Anyway, this is not a good picture of my tomato, but it is the funniest ever. A good follow-up to last night’s photo op.

Along the lines of vegetables (we were talking about vegetables, weren’t we?,) as always, when I come home from a trip I am absolutely crazed for vegetables. Seems I get enough fruit on trips, but veggies are hard to come by. I know, salads. But I like cooked vegetables a lot. So I guess that’s my version of mindful eating. I just really really want to eat a lot of vegetables. Tomorrow I am going to make a pot of steel cut oats and push the envelope to see how much zucchini I can add and still enjoy it. There’s a lot of zucchini in zucchini bread, so I think it will work well. That makes me think that it would also work really well in baked oatmeal. I will try that in the fall.

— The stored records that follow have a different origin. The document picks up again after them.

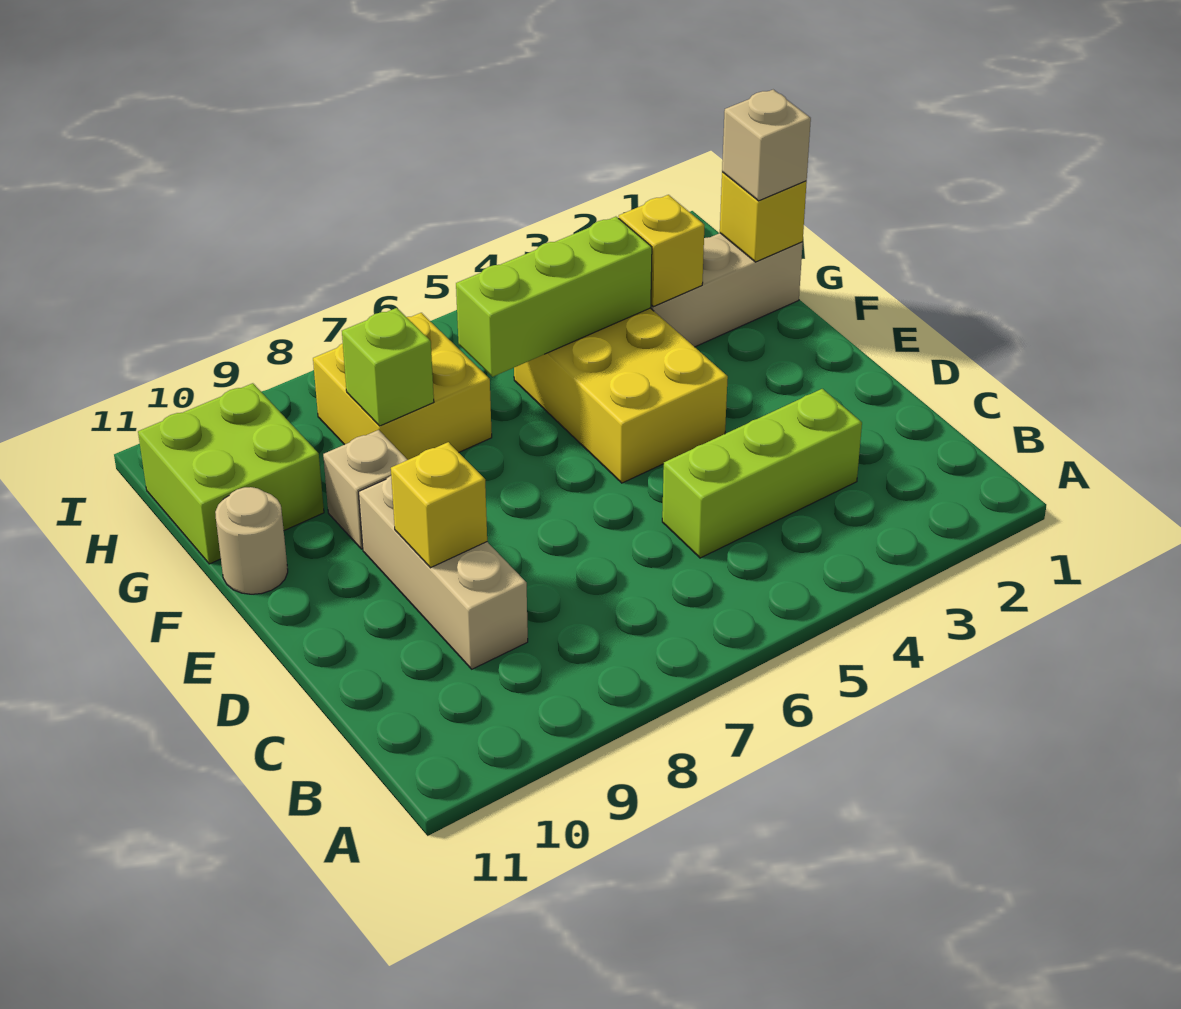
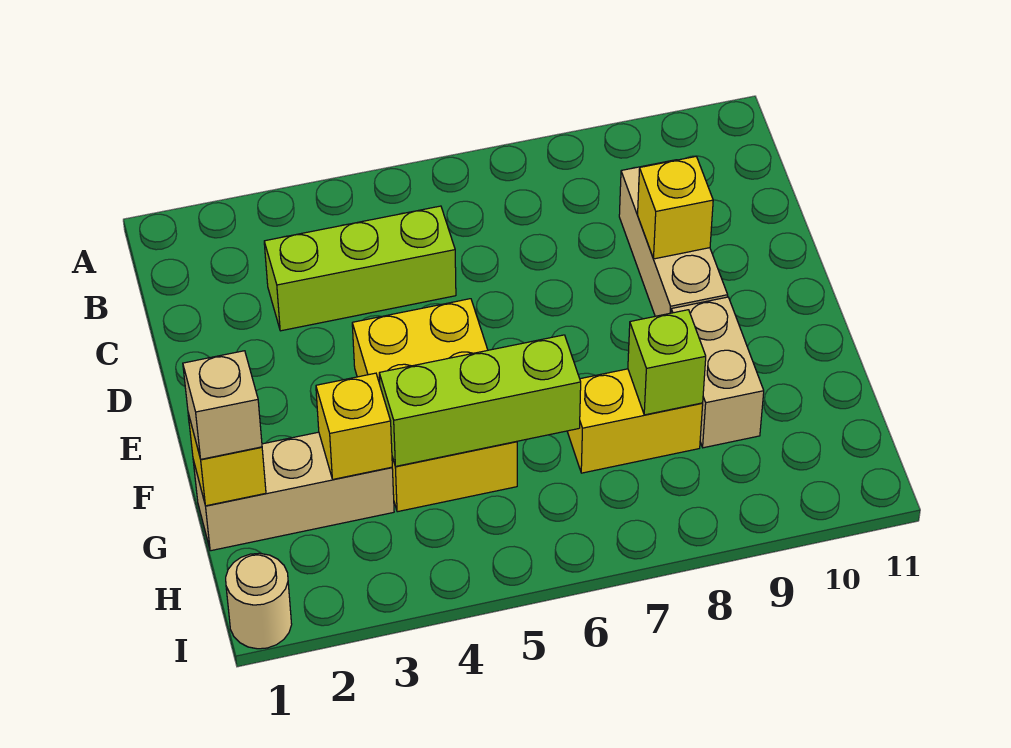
tan 1x1 brick [323,430,407,549] -> tan 1x2 brick [671,297,764,448]
tan 1x1 round brick [215,487,288,594] -> tan 1x1 round brick moved to [226,553,292,649]
yellow 2x2 brick [313,313,492,460] -> yellow 1x2 brick [567,369,703,473]
lime 2x2 brick [138,383,324,564] -> none

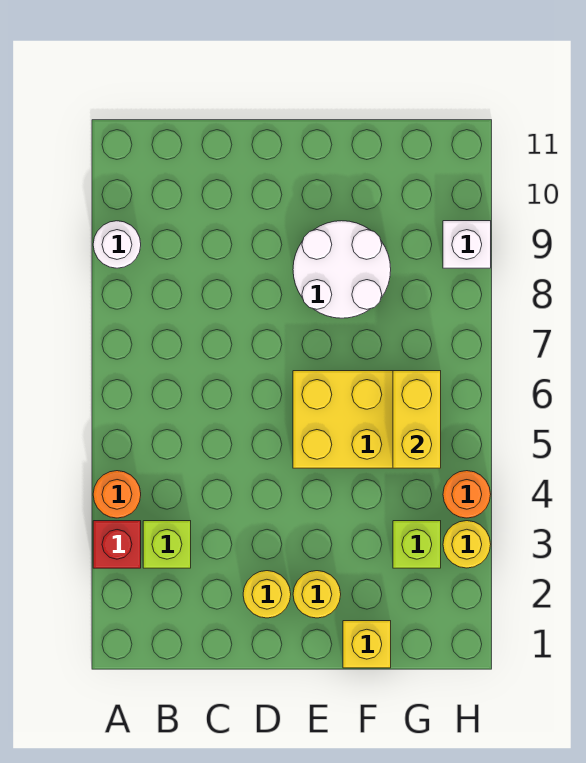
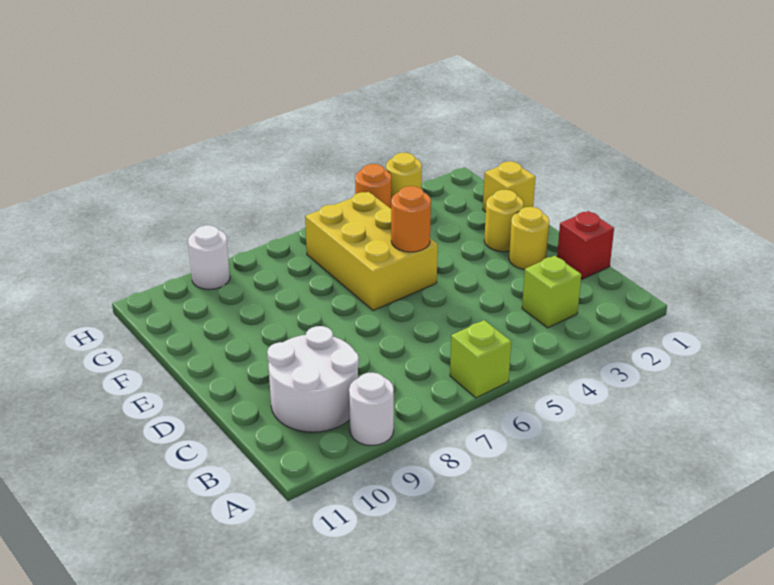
red 1x1 brick [93,521,141,568] -> red 1x1 brick moved to [557,211,614,279]
orange 1x1 round brick [93,471,141,518] -> orange 1x1 round brick moved to [391,186,431,252]
white 2x2 round brick [293,221,391,318] -> white 2x2 round brick moved to [267,326,359,432]
lime 1x1 brick [393,521,441,568] -> lime 1x1 brick moved to [450,320,511,398]
yellow 1x2 brick [393,371,441,468] -> none
white 1x1 brick [443,221,491,268] -> white 1x1 round brick [188,225,230,290]

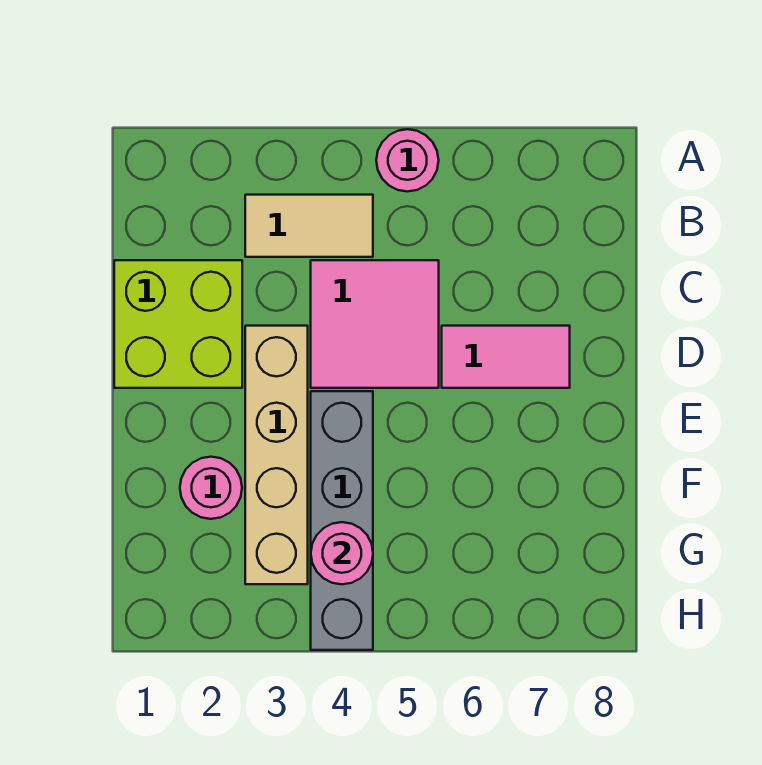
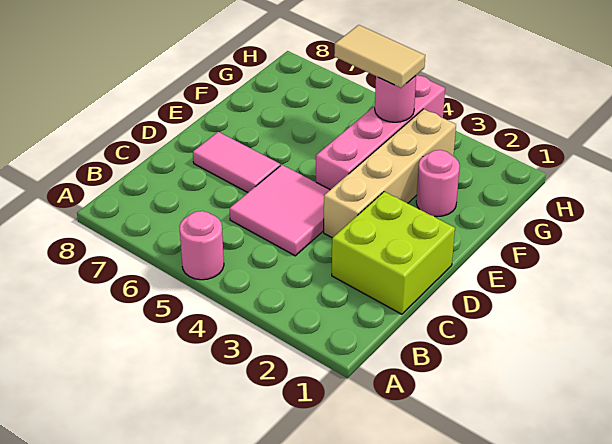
tan 1x2 tile [245,195,373,257] -> tan 1x2 tile moved to [334,25,425,88]
grey 1x4 brick [311,391,373,650] -> pink 1x4 brick [316,75,445,190]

And at the same time (coincidentally, I think,) I have watched a couple of documentaries: Food Matters and Dying to Have Known. Both are along the same lines, about the great qualities of a vegetable based diet. Dying to Have Known was all about the Gerson Diet/Therapy/Cure, Dr. Gerson was a physician in the 1920’s who discovered that a plant based diet could cure quite a few incurable diseases, including cancer. Even if you don’t believe all of the evidence that they provide, you can’t help but think that eating more fresh fruits and vegetables is a good thing. I know I don’t get sick very often. Dr. Gerson also believed in coffee enemas, which I used to think was REALLY weird. But this time when I heard it, I thought about all the recent articles I’ve read about the “hundreds of helpful components” of coffee, and studies that show that coffee drinkers live longer (raises coffee cup to Lori!) and I thought, why not? If it works good in one end, why not the other? Its not any weirder than some of the other things they use from that direction. And that’s all I’m gonna say about that.
Here’s a couple of other random thoughts I’ve had about these documentaries (and others like them.) One thing they never mention (on both the vegetable and the paleo side of the fence) when they talk about how much better people feel/lose weight/are cured/etc. is that most of these people are going from a highly processed crap-food diet to a purely whole food diet. Whichever end of the whole food spectrum they are changing to, it has to be a wonderful shock to their body.
There is one thing I kinda disagree with the vegan documentary people about. That is juicing. They seem to think its necessary to juice to get enough vegetables in. Is that because it would take too long to eat the vegetables the normal way? Because in America we are in too much of a hurry and couldn’t spend that much time eating? Or is it because your body wouldn’t allow you to eat that many vegetables? They don’t address it. It doesn’t seem right to me. God didn’t put a Veg-A-Matic in the garden. On the other hand, it sure seems like a good excuse to get one of those super VitaMix machines that I see at Costco.
Oh, and now that I’ve mentioned God, let me give you my opinion on the whole Paleo, eat like our ancestors did thing. I kinda think that before the fall, when God first created everything, man didn’t need to eat meat to have a perfect diet. All those plants were plenty. And I think there were grains in the Garden of Eden too.*
(*disclaimer: I did not go to theology school or Bible college. I haven’t even spent a lot of time reading Genesis for proof of my theory. So take it with a grain of salt. BUT NOT TOO MUCH SALT!!!)